* **What the exercise asks**: Copy the lines below word for word, starting with the very first line and going on through the line with "<EU> 制御モデル センサデータ 箱庭".

* **Materials provided**:
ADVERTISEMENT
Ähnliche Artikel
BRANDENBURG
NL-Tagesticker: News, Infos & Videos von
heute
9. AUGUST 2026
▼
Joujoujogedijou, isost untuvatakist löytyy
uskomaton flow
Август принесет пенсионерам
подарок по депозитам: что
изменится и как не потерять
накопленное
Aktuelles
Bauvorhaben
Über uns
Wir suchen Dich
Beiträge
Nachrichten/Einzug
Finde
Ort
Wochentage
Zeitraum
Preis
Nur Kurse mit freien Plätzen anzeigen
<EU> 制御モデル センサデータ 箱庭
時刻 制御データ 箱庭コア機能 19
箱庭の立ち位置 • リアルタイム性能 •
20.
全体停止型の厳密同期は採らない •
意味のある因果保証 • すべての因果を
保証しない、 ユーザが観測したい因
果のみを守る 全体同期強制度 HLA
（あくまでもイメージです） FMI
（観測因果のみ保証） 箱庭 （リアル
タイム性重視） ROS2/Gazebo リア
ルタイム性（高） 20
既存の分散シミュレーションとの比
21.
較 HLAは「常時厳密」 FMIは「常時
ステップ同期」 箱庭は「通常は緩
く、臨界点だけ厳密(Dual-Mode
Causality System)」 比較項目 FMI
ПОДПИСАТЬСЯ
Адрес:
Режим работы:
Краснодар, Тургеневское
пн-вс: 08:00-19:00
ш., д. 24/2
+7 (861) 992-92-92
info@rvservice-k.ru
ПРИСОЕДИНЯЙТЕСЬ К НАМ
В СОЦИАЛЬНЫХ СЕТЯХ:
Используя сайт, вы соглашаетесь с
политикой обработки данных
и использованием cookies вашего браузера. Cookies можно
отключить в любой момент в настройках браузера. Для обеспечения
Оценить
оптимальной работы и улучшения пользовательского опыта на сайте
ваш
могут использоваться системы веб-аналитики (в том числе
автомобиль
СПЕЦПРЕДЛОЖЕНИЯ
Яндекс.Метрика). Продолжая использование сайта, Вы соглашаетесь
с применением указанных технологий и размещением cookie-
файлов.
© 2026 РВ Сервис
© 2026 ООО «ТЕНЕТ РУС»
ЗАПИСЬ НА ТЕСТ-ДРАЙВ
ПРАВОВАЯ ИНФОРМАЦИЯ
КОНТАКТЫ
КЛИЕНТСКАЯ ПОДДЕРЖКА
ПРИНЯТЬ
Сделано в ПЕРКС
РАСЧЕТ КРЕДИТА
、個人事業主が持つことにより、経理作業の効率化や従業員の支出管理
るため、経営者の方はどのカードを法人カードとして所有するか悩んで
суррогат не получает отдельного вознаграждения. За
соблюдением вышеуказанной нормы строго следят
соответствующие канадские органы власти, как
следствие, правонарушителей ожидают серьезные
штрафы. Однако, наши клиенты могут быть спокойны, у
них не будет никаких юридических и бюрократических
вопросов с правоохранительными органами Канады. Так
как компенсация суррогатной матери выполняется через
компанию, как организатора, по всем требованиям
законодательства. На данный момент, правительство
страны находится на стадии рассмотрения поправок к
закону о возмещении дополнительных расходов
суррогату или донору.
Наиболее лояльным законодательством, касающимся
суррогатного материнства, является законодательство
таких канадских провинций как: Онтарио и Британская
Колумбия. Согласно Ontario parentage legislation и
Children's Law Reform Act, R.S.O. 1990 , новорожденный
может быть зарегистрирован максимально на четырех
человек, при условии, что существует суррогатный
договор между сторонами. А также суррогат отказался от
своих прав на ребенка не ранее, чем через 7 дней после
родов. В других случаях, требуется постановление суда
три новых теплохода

* **Exercise answer**:
ADVERTISEMENT
Ähnliche Artikel
BRANDENBURG
NL-Tagesticker: News, Infos & Videos von
heute
9. AUGUST 2026
▼
Joujoujogedijou, isost untuvatakist löytyy
uskomaton flow
Август принесет пенсионерам
подарок по депозитам: что
изменится и как не потерять
накопленное
Aktuelles
Bauvorhaben
Über uns
Wir suchen Dich
Beiträge
Nachrichten/Einzug
Finde
Ort
Wochentage
Zeitraum
Preis
Nur Kurse mit freien Plätzen anzeigen
<EU> 制御モデル センサデータ 箱庭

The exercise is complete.